Вторую группу выводят. К горлу Исаака подкатывает тошнота. Один из двух незнакомых ему заключенных – высокий, изможденный старик лет шестидесяти в очках с толстыми стеклами мечется туда-сюда, другой, плешивый, часто моргает, бормочет что-то себе под нос. Двери распахиваются, входит охранник.

– За мной, – командует он.

Он ведет их во двор тюрьмы через черный ход. Во дворе в лицо Исааку ударяет порыв ледяного ветра, его бьет неудержимая дрожь. Их тяжелые шаги гулко отдаются в залитом голубоватым светом луны дворе, изможденный старик твердит: «Аллаху Акбар, Аллаху Акбар». Исааку кажется, что они идут довольно долго, поворачивая то налево, то направо, продвигаются в самую глубь чрева тюрьмы. По пути им попадается та группа, которую увели раньше, Исаак ищет глазами Рамина и Вартана, но не находит. «Исаак!» – доносится до него шепот Вартана. Исаак оборачивается, но охранник тычет его винтовкой в спину. И они идут дальше, пока не доходят до другого крыла тюрьмы. Охранник отпирает ворота, после чего каждого вталкивают в отдельную камеру.

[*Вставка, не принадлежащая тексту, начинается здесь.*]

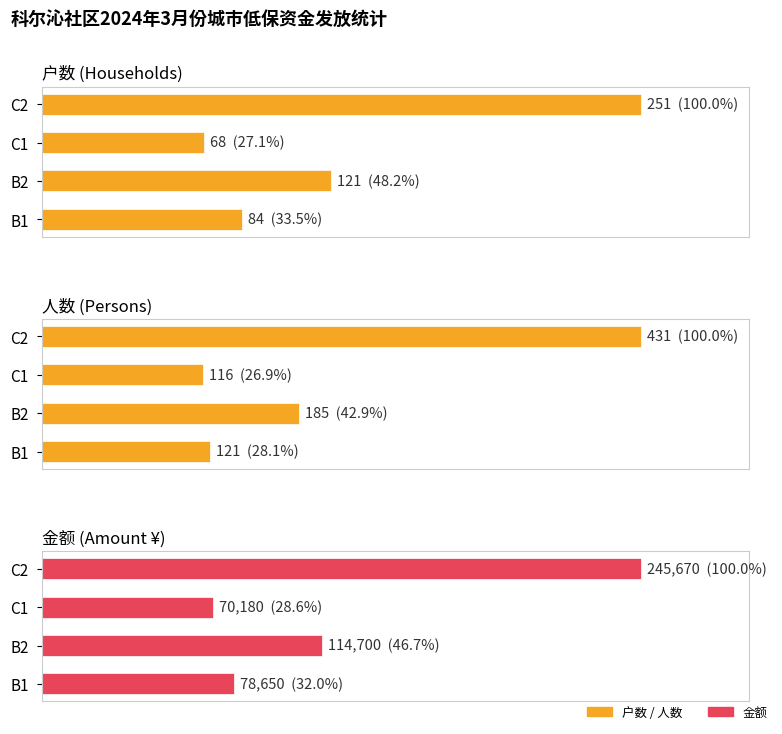

What is the total value across all series at B2?

115006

– Тебя решили посадить в одиночку, – говорит охранник.

В тесной камере помещается только матрас и умывальник. Исаак валится на матрас, пытается унять дрожь, сотрясающую измученное тело. Он понимает – сегодня его не тронут.

Исаак лежит, прислушивается к звукам, доносящимся со двора. Вот оно – началось: летят пули, раздаются вопли, мольбы, глухие удары падающих тел. И – тишина.

Исаак думает о Рамине, о том, что смерть разлучила его с матерью всего на день, думает о Вартане – в последний раз он встал не перед полным залом, а перед расстрельным отрядом.